Mit Sehnsucht schweifen ihre Gedanken zurück zur letzten Fasnacht. Es war eine Zeit des Lachens, der Lichter und der Freude. Wer hätte damals gedacht, dass ein Virus die Fasnacht vertreiben könnte. Aber nichtsdestotrotz. Hadern ist nicht das Ding der «Beasts». Tatsachen kann man nicht ändern, man kann aber trotzdem kreativ sein.
«Wir wollen uns die Fasnacht nicht kaputtmachen lassen», sagt Fabian Affolter.

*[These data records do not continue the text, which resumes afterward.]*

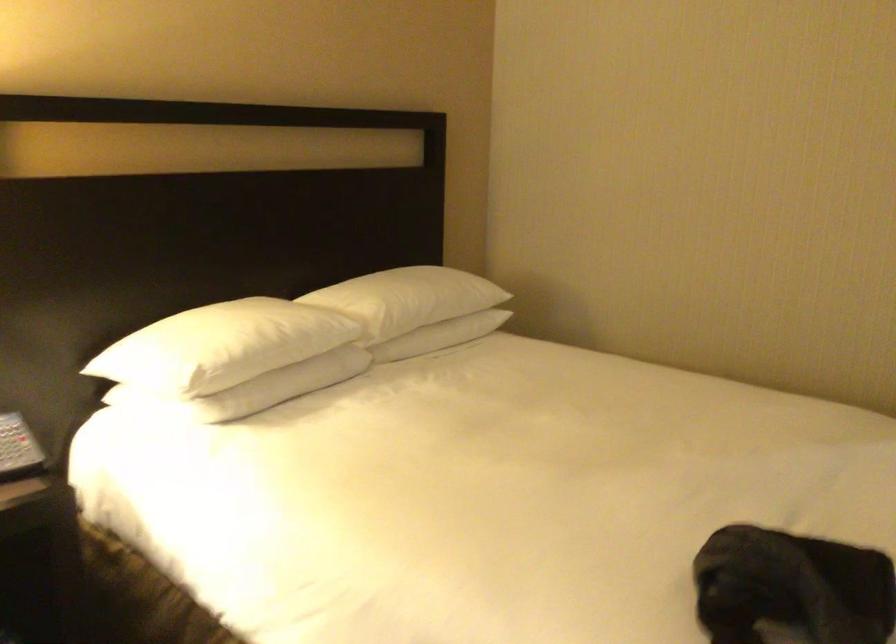
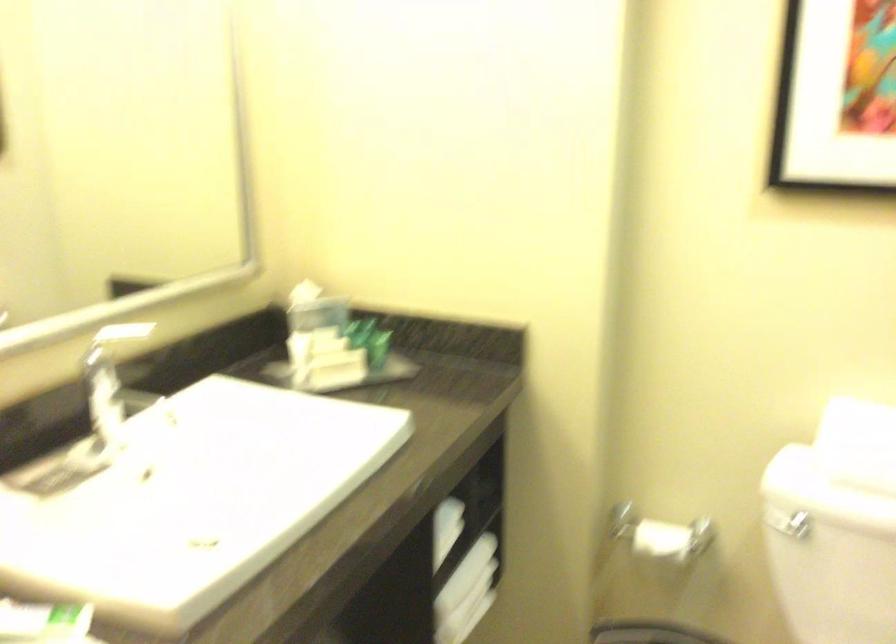
Question: I am providing you with two images of the same scene from different viewpoints. Please identify which objects are invisible in image2.

Choices:
 (A) folded white towel
 (B) silver faucet handle
 (C) brown teddy bear
 (D) white pillow

Answer: (D)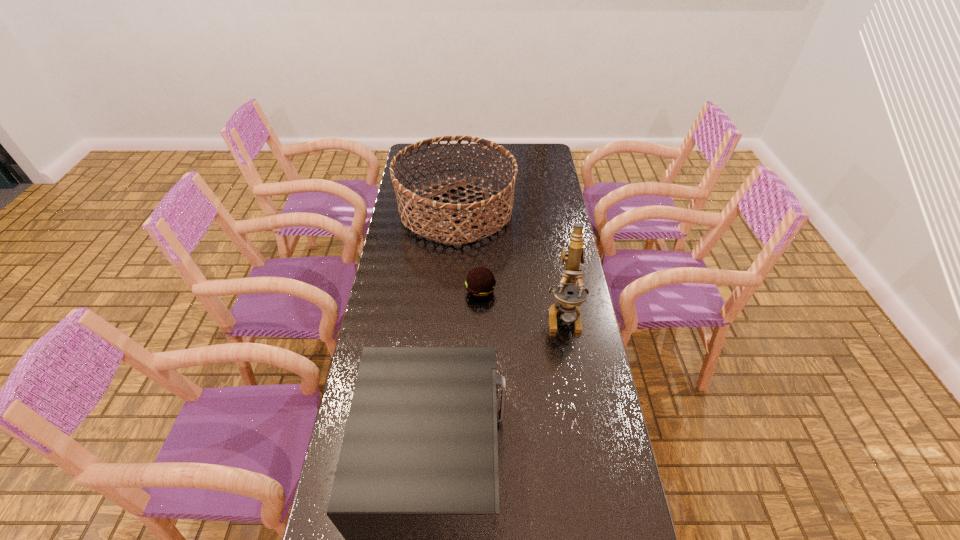
Where is `free point at the left edge`? Image resolution: width=960 pixels, height=540 pixels. free point at the left edge is located at coordinates (387, 310).

Locate an element on the screen. free space at the right edge of the desktop is located at coordinates (586, 410).

Where is `vacant space at the far right corner of the desktop`? The image size is (960, 540). vacant space at the far right corner of the desktop is located at coordinates (536, 149).

Locate an element on the screen. The width and height of the screenshot is (960, 540). free space between the microscope and the basket is located at coordinates (511, 263).

You are a GUI agent. You are given a task and a screenshot of the screen. Output one action in this format:
    pyautogui.click(x=<x>, y=<y>)
    Task: Click on the empty space between the patty and the microscope
    The height and width of the screenshot is (540, 960).
    Given the screenshot: What is the action you would take?
    pyautogui.click(x=522, y=303)

Locate an element on the screen. The image size is (960, 540). empty space that is in between the patty and the tallest object is located at coordinates (522, 303).

Select which object appears as the closest to the farthest object. Please provide its 2D coordinates. Your answer should be formatted as a tuple, i.e. [(x, y)], where the tuple contains the x and y coordinates of a point satisfying the conditions above.

[(480, 282)]

Choose which object is the second nearest neighbor to the shortest object. Please provide its 2D coordinates. Your answer should be formatted as a tuple, i.e. [(x, y)], where the tuple contains the x and y coordinates of a point satisfying the conditions above.

[(567, 303)]

Where is `vacant space that satisfies the following two spatial constraints: 1. on the front side of the tallest object; 2. on the left side of the patty`? vacant space that satisfies the following two spatial constraints: 1. on the front side of the tallest object; 2. on the left side of the patty is located at coordinates (480, 315).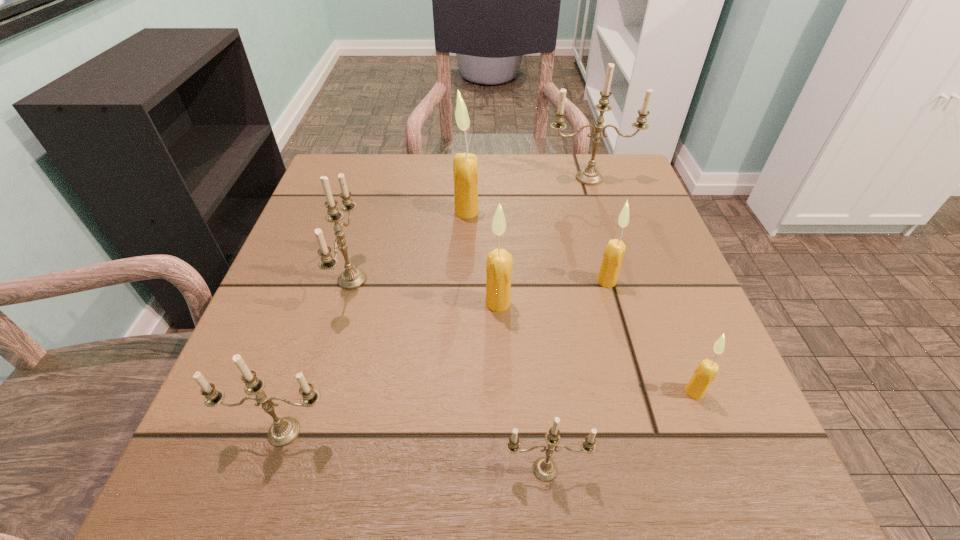
Where is `vacant region located 0.050m on the front of the third biggest metallic candle`? The image size is (960, 540). vacant region located 0.050m on the front of the third biggest metallic candle is located at coordinates (267, 485).

You are a GUI agent. You are given a task and a screenshot of the screen. Output one action in this format:
    pyautogui.click(x=<x>, y=<y>)
    Task: Click on the free space located on the back of the rightmost cream candle
    
    Given the screenshot: What is the action you would take?
    pyautogui.click(x=658, y=297)

Identify the location of vacant area situated on the back of the third metallic candle from left to right. The height and width of the screenshot is (540, 960). (540, 422).

Find the location of a particular element. object that is at the near left corner is located at coordinates (283, 431).

Locate an element on the screen. object present at the far right corner is located at coordinates (590, 176).

This screenshot has width=960, height=540. I want to click on free space at the far edge of the desktop, so click(484, 159).

You are a GUI agent. You are given a task and a screenshot of the screen. Output one action in this format:
    pyautogui.click(x=<x>, y=<y>)
    Task: Click on the vacant area at the near edge of the desktop
    
    Given the screenshot: What is the action you would take?
    pyautogui.click(x=564, y=467)

In the image, there is a desktop. Identify the location of vacant space at the left edge. The image size is (960, 540). (315, 360).

This screenshot has height=540, width=960. I want to click on vacant space at the right edge of the desktop, so click(669, 378).

Identify the location of free region at the near left corner. This screenshot has width=960, height=540. (194, 472).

Nicht von einem Virus. «Mit dieser Aktion wollen wir zeigen, dass wir jungen Fasnächtler auch unter schwierigen Umständen da sind.» Dennoch. Auch wenn kein Publikum vorgesehen war, eine derart leere Stadt habe er doch nicht erwartet.  


Kurzfristiger Entscheid
2021 wäre die vierte Fasnacht des noch jungen Vereins gewesen. Beflügelt durch die gute Zeit mit dem Wagen vor dem Restaurant Krebs im letzten Jahr, habe sich der Verein richtige Grundlagen gegeben, sagt Affolter. Vor einer Woche haben sich die «Beasts» spontan und kurzfristig zu dieser Aktion entschieden.
Fabian Affolter: «Wir sind ein gemischter Haufen von Leuten aus der Umgebung.» Das Sujet - Sarg, «Leiche» und Grabstein -  war unter den gegebenen Umständen schnell klar. Das meiste Material für Wagen, Puppe und Sarg, holten sich die Fasnächtler aus dem Abfall.
Die Woche, die sie dafür benötigt haben, sei eine gute Zeit gewesen, darüber sind sich die «Crazy Beasts» einig.
Doch sie hoffen, dass der Umzug mit den einsamen Runden durch die Stadt eine einmalige Erfahrung bleiben wird.